Prompt – Go through the data that follows and restate each line exactly as it reads.

Page layout parsing data –

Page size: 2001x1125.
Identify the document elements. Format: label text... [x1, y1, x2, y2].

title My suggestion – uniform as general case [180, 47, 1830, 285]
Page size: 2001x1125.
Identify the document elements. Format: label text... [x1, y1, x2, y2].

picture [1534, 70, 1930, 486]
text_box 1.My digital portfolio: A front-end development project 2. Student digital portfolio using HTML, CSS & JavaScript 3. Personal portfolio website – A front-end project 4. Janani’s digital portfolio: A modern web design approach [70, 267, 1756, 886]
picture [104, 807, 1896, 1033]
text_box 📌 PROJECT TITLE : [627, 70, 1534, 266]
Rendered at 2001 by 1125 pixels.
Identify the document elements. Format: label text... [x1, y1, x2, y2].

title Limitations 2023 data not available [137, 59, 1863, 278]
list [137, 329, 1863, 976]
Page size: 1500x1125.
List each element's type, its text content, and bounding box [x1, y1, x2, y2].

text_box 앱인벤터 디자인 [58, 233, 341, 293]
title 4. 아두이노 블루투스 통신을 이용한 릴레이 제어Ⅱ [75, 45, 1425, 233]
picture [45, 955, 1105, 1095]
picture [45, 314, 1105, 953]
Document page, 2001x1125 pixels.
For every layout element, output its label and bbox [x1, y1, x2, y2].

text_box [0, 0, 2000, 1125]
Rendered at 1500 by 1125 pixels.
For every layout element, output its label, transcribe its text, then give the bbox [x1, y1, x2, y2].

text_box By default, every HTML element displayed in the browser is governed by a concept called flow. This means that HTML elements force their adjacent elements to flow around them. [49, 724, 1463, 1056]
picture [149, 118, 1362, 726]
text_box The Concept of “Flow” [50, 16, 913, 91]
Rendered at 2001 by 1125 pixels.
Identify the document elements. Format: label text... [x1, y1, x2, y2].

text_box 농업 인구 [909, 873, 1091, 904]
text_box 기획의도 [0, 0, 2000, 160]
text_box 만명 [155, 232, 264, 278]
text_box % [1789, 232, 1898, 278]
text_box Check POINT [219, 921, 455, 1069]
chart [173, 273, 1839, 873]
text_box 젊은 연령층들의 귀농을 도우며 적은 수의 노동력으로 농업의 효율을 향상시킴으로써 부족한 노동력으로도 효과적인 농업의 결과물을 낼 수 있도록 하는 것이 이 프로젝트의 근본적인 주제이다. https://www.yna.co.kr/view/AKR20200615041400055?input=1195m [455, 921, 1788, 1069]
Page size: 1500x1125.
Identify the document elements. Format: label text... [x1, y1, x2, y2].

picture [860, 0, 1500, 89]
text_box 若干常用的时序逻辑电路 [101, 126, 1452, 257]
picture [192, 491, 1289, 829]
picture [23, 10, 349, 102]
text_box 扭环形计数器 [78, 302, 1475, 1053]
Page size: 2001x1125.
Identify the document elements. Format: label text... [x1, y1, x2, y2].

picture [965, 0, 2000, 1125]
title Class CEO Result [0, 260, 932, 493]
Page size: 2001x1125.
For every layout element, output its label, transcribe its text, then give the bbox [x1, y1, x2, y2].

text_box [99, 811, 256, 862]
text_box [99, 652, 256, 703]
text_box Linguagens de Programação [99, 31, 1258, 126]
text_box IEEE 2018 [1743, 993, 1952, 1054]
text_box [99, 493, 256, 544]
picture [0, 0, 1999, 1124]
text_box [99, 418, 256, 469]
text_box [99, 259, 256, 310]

Response to the exercise –
Page size: 2001x1125.
Identify the document elements. Format: label text... [x1, y1, x2, y2].

title My suggestion – uniform as general case [180, 47, 1830, 285]
Page size: 2001x1125.
Identify the document elements. Format: label text... [x1, y1, x2, y2].

picture [1534, 70, 1930, 486]
text_box 1.My digital portfolio: A front-end development project 2. Student digital portfolio using HTML, CSS & JavaScript 3. Personal portfolio website – A front-end project 4. Janani’s digital portfolio: A modern web design approach [70, 267, 1756, 886]
picture [104, 807, 1896, 1033]
text_box 📌 PROJECT TITLE : [627, 70, 1534, 266]
Rendered at 2001 by 1125 pixels.
Identify the document elements. Format: label text... [x1, y1, x2, y2].

title Limitations 2023 data not available [137, 59, 1863, 278]
list [137, 329, 1863, 976]
Page size: 1500x1125.
List each element's type, its text content, and bounding box [x1, y1, x2, y2].

text_box 앱인벤터 디자인 [58, 233, 341, 293]
title 4. 아두이노 블루투스 통신을 이용한 릴레이 제어Ⅱ [75, 45, 1425, 233]
picture [45, 955, 1105, 1095]
picture [45, 314, 1105, 953]
Document page, 2001x1125 pixels.
For every layout element, output its label and bbox [x1, y1, x2, y2].

text_box [0, 0, 2000, 1125]
Rendered at 1500 by 1125 pixels.
For every layout element, output its label, transcribe its text, then give the bbox [x1, y1, x2, y2].

text_box By default, every HTML element displayed in the browser is governed by a concept called flow. This means that HTML elements force their adjacent elements to flow around them. [49, 724, 1463, 1056]
picture [149, 118, 1362, 726]
text_box The Concept of “Flow” [50, 16, 913, 91]
Rendered at 2001 by 1125 pixels.
Identify the document elements. Format: label text... [x1, y1, x2, y2].

text_box 농업 인구 [909, 873, 1091, 904]
text_box 기획의도 [0, 0, 2000, 160]
text_box 만명 [155, 232, 264, 278]
text_box % [1789, 232, 1898, 278]
text_box Check POINT [219, 921, 455, 1069]
chart [173, 273, 1839, 873]
text_box 젊은 연령층들의 귀농을 도우며 적은 수의 노동력으로 농업의 효율을 향상시킴으로써 부족한 노동력으로도 효과적인 농업의 결과물을 낼 수 있도록 하는 것이 이 프로젝트의 근본적인 주제이다. https://www.yna.co.kr/view/AKR20200615041400055?input=1195m [455, 921, 1788, 1069]
Page size: 1500x1125.
Identify the document elements. Format: label text... [x1, y1, x2, y2].

picture [860, 0, 1500, 89]
text_box 若干常用的时序逻辑电路 [101, 126, 1452, 257]
picture [192, 491, 1289, 829]
picture [23, 10, 349, 102]
text_box 扭环形计数器 [78, 302, 1475, 1053]
Page size: 2001x1125.
Identify the document elements. Format: label text... [x1, y1, x2, y2].

picture [965, 0, 2000, 1125]
title Class CEO Result [0, 260, 932, 493]
Page size: 2001x1125.
For every layout element, output its label, transcribe its text, then give the bbox [x1, y1, x2, y2].

text_box [99, 811, 256, 862]
text_box [99, 652, 256, 703]
text_box Linguagens de Programação [99, 31, 1258, 126]
text_box IEEE 2018 [1743, 993, 1952, 1054]
text_box [99, 493, 256, 544]
picture [0, 0, 1999, 1124]
text_box [99, 418, 256, 469]
text_box [99, 259, 256, 310]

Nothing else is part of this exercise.